● REQUIRED WORK: Go through the records below and tally the lines that include "absolut". Answer with the number only.

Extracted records

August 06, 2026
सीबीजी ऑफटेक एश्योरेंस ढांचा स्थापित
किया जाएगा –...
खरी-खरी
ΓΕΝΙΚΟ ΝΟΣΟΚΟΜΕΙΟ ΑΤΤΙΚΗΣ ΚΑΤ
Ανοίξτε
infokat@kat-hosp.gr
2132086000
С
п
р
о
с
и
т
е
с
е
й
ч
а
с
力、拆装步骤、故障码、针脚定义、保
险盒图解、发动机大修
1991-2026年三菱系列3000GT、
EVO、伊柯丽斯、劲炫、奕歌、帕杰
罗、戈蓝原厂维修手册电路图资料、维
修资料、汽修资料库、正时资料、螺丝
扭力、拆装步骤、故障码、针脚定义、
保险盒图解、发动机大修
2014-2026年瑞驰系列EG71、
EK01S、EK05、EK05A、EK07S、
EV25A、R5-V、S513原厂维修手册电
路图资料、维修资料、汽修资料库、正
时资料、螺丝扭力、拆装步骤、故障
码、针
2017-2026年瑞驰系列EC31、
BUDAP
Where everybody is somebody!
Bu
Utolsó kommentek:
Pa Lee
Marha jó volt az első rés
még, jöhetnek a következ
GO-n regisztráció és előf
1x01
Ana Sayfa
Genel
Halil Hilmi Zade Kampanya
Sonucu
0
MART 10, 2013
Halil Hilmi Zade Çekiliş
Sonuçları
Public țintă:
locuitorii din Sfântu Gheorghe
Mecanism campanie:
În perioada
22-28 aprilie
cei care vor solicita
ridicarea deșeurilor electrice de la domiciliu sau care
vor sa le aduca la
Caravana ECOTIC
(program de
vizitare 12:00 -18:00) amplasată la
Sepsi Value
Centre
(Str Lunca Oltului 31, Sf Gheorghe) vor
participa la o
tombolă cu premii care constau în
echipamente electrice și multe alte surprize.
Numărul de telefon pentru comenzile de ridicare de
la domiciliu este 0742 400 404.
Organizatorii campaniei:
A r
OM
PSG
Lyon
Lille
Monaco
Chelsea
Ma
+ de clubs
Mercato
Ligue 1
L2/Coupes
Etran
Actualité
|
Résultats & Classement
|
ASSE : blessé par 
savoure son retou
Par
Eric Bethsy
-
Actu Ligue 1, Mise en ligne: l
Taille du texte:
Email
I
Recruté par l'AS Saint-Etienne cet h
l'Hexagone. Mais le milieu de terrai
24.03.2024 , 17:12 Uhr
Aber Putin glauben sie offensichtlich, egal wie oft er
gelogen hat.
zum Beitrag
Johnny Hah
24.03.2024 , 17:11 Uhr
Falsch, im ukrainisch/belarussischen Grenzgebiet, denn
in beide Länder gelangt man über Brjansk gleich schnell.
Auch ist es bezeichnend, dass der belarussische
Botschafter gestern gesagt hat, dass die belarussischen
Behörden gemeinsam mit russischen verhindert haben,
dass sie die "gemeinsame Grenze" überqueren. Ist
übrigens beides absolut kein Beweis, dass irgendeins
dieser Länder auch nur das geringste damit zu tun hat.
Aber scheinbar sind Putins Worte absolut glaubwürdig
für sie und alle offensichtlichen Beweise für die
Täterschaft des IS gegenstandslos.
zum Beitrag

● TASK OUTPUT: 2